__WORK TO COMPLETE__. Below are the records; copy each line in which "Twitter" can be found.

***** EXCERPTED DATA *****

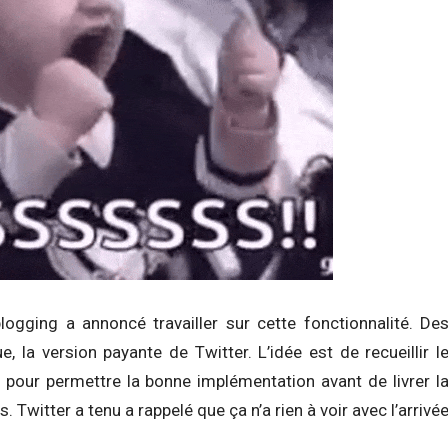
ogging a annoncé travailler sur cette fonctionnalité. De
e, la version payante de Twitter. L’idée est de recueillir l
pour permettre la bonne implémentation avant de livrer l
s. Twitter a tenu a rappelé que ça n’a rien à voir avec l’arrivé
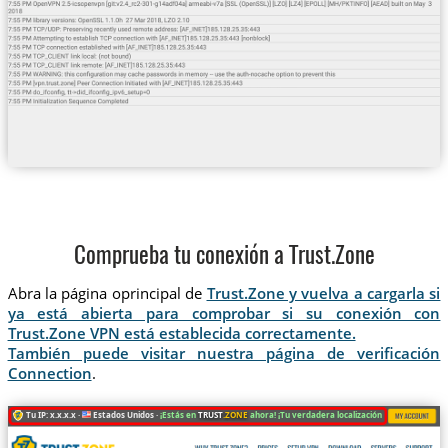
Comprueba tu conexión a Trust.Zone
Abra la página oprincipal de
Trust.Zone y vuelva a cargarla si
ya está abierta para comprobar si su conexión con
Trust.Zone VPN está establecida correctamente.
También puede visitar nuestra página de verificación
Connection
.
Tu IP: x.x.x.x ·
Estados Unidos ·
¡Estás en
TRUST
.ZONE
ahora! ¡Tu verdadera localización está oculta!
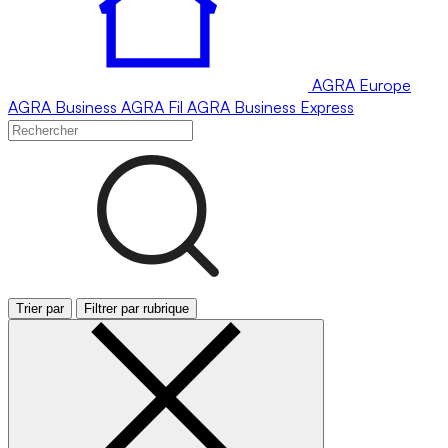
AGRA
Europe
AGRA
Business
AGRA
Fil
AGRA
Business Express
Trier par
Filtrer par rubrique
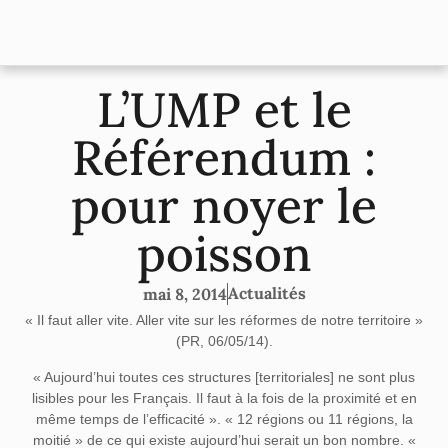
L’UMP et le
Référendum :
pour noyer le
poisson
Actualités
mai 8, 2014
« Il faut aller vite. Aller vite sur les réformes de notre territoire »
(PR, 06/05/14).
« Aujourd’hui toutes ces structures [territoriales] ne sont plus
lisibles pour les Français. Il faut à la fois de la proximité et en
même temps de l’efficacité ». « 12 régions ou 11 régions, la
moitié » de ce qui existe aujourd’hui serait un bon nombre. «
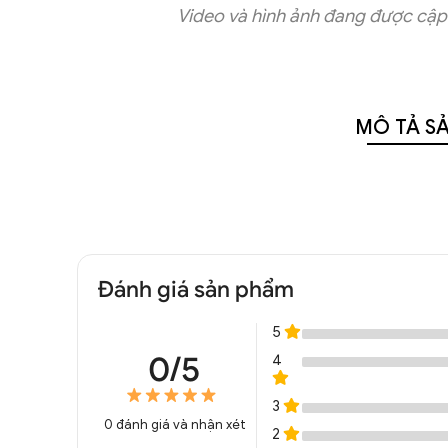
Video và hình ảnh đang được cập 
MÔ TẢ S
Đánh giá sản phẩm
5
0/5
4
3
0
đánh giá và nhận xét
2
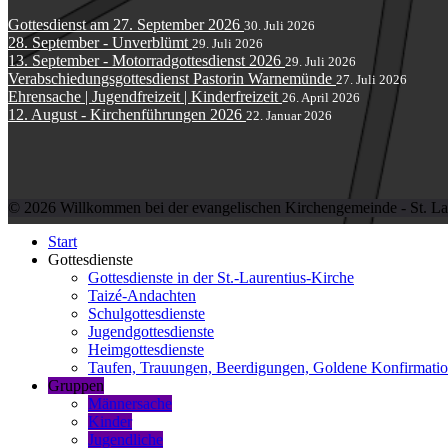
Gottesdienst am 27. September 2026
30. Juli 2026
28. September - Unverblümt
29. Juli 2026
13. September - Motorradgottesdienst 2026
29. Juli 2026
Verabschiedungsgottesdienst Pastorin Warnemünde
27. Juli 2026
Ehrensache | Jugendfreizeit | Kinderfreizeit
26. April 2026
12. August - Kirchenführungen 2026
22. Januar 2026
© 2026 Willkommen bei der evangelischen Kirchengemeinde - St. Lau
Start
Gottesdienste
Gottesdienste in der St.-Laurentius-Kirche
Taizé-Andachten
Schulgottesdienste
Jugendgottesdienste
Heimgottesdienste
Taufen, Trauungen, Beerdigungen, Goldene Konfirmati
Gruppen
Männersache
Kinder
Jugendliche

*****

__FINISHED TASK__.
e, la version payante de Twitter. L’idée est de recueillir l
s. Twitter a tenu a rappelé que ça n’a rien à voir avec l’arrivé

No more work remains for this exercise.